→ ТЕКСТ ДЛЯ ЧТЕНИЯ:

/---

Литмир - Электронная Библиотека
Содержание  
A
A

В портрете необычайно органично соединились всеобщее, всегдашнее, постоянное и живое, переменное. Элемент «непостоянства» есть в, казалось бы, случайном срезе фигуры рамой картины, в чуть опущенной голове и взгляде, словно подчеркивающем непосредственное движение души. Но эта конкретность на ваших глазах теряет присущее ей преходящее и обретает постоянное. Фигура на холсте закомпонована так, что не располагается в пространстве, а располагает это пространство вокруг себя. Вместе с тем рама скрывает вытянутые вдоль туловища руки. Эта «трудность» пластической жизни ассоциируется с постоянным и неизменным психологическим качеством. Поворот фигуры и головы, опущенный взгляд как бы вырывают модель из конкретного бытия и несут в себе пластическую и психологическую выразительность, равнозначную постоянным общечеловеческим качествам.

\---

→ СОДЕРЖИМОЕ НАБОРА ДАННЫХ:
/---

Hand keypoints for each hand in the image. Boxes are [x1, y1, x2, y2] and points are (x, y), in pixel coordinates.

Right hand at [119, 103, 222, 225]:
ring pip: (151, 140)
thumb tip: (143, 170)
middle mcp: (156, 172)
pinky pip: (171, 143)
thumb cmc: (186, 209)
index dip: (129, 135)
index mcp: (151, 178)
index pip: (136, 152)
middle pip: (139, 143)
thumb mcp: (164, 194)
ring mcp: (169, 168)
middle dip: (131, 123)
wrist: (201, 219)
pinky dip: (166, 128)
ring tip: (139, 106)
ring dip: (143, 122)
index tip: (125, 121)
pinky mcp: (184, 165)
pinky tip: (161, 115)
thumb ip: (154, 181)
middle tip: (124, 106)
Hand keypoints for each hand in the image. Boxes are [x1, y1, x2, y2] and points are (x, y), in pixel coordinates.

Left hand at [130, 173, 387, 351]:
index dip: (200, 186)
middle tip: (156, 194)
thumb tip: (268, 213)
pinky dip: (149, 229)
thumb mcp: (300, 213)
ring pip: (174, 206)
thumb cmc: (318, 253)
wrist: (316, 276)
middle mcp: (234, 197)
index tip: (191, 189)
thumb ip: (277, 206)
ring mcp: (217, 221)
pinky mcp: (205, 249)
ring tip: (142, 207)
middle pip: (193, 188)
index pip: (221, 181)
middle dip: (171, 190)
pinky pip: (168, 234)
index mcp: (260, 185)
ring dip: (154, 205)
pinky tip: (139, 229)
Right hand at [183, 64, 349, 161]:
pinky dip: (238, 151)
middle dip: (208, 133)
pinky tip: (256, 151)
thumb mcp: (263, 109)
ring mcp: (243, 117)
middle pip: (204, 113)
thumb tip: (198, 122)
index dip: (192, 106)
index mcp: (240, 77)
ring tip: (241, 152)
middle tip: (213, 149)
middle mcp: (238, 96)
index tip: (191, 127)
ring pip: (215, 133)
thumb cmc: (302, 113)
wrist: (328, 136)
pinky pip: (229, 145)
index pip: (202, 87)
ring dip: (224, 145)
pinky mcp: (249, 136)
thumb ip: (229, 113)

\---
/---

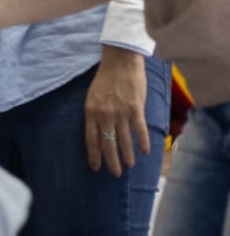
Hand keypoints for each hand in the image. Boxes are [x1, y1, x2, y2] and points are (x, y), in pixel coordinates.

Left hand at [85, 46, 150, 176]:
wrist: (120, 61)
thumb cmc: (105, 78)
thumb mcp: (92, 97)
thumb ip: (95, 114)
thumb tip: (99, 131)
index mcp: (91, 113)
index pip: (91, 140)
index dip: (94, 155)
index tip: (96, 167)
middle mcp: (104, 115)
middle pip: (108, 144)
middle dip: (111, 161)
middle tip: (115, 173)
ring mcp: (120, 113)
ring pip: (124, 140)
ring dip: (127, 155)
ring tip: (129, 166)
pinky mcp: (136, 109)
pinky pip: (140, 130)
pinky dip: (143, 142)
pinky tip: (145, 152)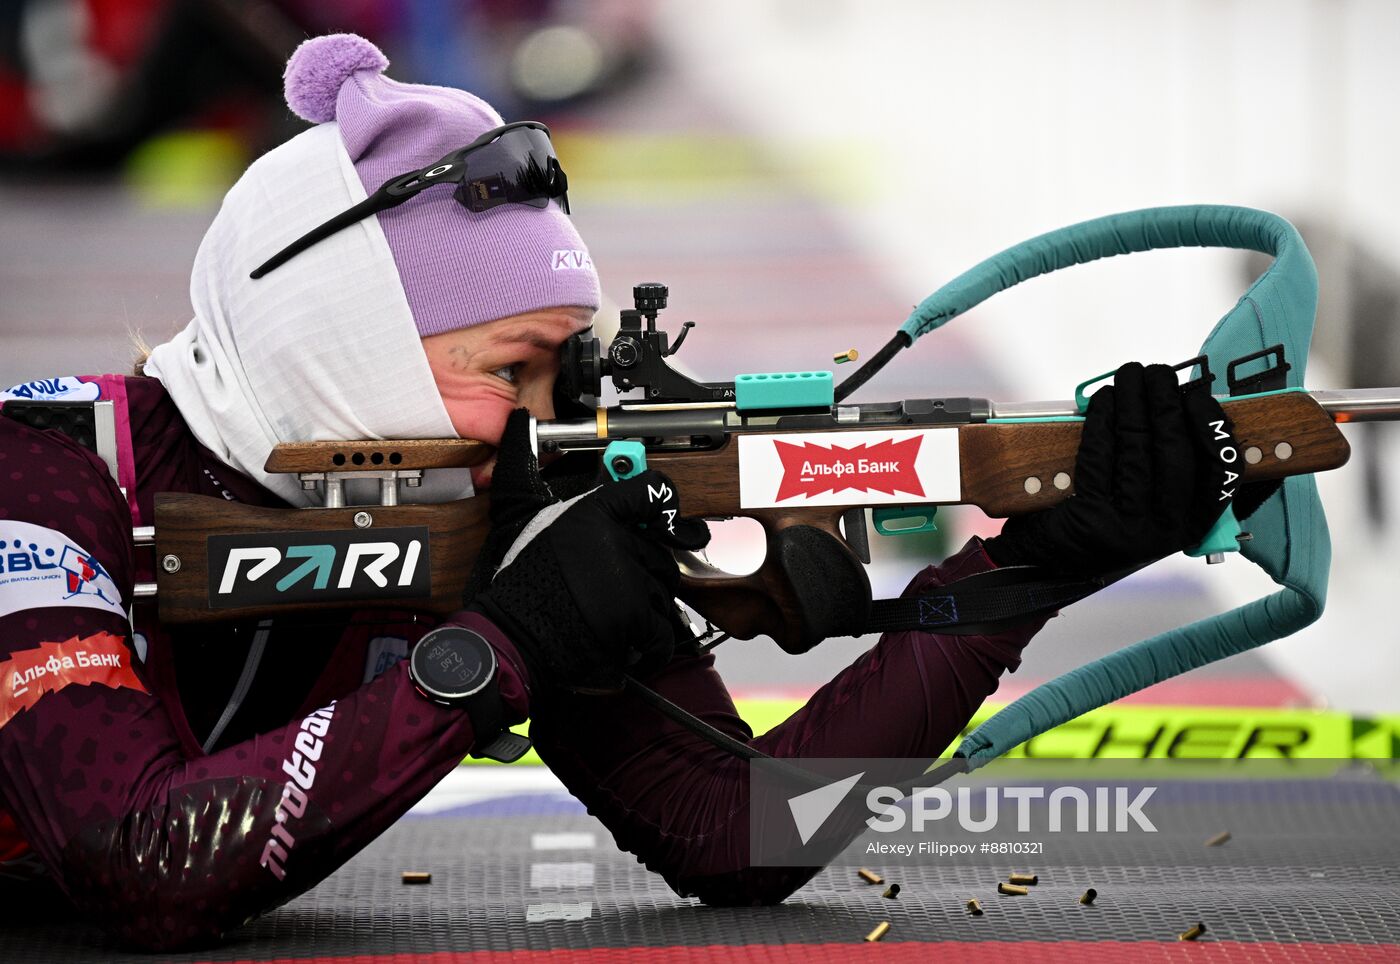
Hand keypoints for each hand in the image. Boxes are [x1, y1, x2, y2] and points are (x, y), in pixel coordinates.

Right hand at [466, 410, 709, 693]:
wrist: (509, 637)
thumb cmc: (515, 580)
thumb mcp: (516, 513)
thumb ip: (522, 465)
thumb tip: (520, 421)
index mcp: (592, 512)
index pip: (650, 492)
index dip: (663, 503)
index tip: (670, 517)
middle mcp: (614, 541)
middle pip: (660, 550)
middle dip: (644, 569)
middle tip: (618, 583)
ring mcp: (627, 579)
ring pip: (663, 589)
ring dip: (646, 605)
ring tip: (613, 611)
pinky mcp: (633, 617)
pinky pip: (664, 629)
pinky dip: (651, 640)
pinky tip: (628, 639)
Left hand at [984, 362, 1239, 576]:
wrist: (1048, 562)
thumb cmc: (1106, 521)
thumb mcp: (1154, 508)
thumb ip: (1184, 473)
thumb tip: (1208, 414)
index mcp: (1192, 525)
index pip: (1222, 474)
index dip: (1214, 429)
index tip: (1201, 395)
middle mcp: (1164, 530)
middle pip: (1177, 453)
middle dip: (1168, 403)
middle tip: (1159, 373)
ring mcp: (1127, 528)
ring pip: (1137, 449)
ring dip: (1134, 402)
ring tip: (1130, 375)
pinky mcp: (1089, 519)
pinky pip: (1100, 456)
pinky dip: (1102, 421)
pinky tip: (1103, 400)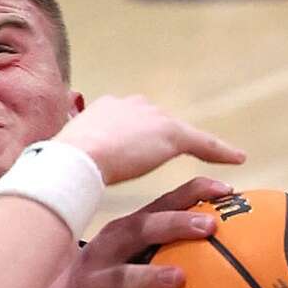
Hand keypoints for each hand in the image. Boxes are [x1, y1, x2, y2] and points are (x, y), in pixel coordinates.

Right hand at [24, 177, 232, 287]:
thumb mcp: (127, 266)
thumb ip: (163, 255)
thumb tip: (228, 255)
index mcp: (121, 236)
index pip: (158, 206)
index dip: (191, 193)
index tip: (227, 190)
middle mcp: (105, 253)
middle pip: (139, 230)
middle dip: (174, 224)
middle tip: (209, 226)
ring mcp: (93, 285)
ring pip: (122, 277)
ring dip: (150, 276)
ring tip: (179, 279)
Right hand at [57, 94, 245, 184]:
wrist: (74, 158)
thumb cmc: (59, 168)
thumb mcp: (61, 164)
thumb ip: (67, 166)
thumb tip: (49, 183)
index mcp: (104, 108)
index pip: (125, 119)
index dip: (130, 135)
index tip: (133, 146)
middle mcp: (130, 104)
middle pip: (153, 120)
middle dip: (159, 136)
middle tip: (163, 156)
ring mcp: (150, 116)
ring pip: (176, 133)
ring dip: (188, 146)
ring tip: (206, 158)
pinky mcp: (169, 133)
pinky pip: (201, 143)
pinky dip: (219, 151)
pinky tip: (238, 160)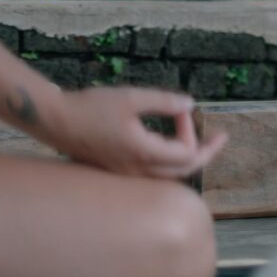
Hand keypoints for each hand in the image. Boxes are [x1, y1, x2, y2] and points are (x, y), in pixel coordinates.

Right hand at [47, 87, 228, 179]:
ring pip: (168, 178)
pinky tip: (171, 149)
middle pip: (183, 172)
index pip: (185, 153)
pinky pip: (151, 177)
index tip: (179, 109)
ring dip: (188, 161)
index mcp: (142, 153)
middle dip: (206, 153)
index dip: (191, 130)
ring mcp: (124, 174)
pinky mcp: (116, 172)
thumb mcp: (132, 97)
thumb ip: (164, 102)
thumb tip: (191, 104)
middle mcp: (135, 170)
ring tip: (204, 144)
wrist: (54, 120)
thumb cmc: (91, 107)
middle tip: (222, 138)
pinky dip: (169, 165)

\---
/---

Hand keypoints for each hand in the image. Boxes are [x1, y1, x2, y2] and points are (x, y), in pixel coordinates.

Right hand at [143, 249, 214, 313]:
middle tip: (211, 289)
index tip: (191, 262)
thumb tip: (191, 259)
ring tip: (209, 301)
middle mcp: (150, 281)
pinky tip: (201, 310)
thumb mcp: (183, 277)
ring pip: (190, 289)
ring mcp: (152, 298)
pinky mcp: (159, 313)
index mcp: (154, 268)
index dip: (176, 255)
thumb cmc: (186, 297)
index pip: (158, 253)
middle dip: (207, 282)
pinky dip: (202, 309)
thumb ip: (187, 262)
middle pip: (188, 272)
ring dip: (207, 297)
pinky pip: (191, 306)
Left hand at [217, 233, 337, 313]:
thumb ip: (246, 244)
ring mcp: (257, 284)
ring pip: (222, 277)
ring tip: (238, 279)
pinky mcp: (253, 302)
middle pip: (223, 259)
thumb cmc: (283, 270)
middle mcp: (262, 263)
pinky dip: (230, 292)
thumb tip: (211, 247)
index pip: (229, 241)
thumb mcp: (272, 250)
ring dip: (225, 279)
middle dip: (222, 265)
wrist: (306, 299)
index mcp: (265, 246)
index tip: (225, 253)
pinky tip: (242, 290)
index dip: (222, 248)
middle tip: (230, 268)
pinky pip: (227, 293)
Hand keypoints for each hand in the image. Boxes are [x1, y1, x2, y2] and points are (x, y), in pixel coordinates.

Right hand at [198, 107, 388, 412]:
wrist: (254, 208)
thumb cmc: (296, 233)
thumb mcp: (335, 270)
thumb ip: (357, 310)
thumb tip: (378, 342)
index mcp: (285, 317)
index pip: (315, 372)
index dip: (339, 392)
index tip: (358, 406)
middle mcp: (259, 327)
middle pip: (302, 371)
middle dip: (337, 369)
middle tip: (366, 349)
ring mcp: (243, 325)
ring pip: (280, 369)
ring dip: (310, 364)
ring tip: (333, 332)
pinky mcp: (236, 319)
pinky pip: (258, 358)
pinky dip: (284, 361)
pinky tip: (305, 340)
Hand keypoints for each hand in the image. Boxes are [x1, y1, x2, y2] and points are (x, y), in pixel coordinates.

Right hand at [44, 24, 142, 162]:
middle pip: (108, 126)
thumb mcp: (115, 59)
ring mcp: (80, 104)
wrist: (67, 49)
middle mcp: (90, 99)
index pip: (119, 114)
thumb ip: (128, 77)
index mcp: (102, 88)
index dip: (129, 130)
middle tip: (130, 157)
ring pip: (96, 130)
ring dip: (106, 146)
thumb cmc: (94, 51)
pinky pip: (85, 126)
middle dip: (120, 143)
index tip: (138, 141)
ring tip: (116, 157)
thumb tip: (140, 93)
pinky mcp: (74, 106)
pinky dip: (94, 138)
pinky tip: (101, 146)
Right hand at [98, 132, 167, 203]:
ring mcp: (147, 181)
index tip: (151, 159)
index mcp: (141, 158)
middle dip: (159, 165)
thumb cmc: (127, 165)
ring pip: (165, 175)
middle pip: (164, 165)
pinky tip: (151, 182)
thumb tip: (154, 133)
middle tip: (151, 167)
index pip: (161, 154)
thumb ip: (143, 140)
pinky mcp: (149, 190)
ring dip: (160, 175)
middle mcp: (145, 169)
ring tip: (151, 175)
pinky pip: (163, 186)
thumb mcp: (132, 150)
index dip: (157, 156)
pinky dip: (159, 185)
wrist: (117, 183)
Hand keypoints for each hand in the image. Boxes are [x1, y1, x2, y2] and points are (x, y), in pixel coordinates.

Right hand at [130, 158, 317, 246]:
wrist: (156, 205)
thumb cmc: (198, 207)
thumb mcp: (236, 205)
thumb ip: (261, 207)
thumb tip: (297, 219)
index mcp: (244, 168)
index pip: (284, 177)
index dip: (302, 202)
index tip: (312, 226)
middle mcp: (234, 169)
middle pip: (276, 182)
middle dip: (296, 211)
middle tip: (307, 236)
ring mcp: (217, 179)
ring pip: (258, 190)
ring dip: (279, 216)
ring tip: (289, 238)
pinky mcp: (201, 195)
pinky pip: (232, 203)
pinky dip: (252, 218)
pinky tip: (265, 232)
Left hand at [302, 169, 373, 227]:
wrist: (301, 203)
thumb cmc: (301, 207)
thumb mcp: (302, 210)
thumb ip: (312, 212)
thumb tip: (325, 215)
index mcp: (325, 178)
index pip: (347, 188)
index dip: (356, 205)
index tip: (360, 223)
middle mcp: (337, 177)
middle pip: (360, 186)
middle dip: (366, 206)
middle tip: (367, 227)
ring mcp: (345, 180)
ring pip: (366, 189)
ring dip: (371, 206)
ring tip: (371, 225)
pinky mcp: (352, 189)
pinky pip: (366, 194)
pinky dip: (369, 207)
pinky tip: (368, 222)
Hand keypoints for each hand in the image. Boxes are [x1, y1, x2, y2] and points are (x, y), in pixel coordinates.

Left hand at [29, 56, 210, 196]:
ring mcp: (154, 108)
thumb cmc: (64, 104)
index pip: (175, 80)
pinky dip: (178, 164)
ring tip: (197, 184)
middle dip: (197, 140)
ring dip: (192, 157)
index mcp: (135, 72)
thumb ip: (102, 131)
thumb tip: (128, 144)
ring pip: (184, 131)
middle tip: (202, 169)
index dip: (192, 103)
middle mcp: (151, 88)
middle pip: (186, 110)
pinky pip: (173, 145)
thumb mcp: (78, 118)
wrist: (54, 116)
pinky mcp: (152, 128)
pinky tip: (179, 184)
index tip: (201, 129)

\---

→ ВАША ЗАДАЧА: Напишите продолжение текста о портрете, начиная сразу после его последнего предложения.

→ РЕЗУЛЬТАТ УПРАЖНЕНИЯ:
В живописи автопортрета есть мудрое смирение. Живописная борьба преодолевается ради гармонических отношений, возвышающих образ над мирской суетой. Желто-коричневые, малиновые, зеленоватые оттенки соединяются в мягком спокойном союзе. Они «не забывают» о доминанте красного, который господствует над другими цветами в общем живописном пространстве. Движение цвета имеет свои пределы. Благодаря ему в колористическом строе закономерно согласуются между собой изменчивость и постоянство, как согласовались они и в приемах пластической композиции.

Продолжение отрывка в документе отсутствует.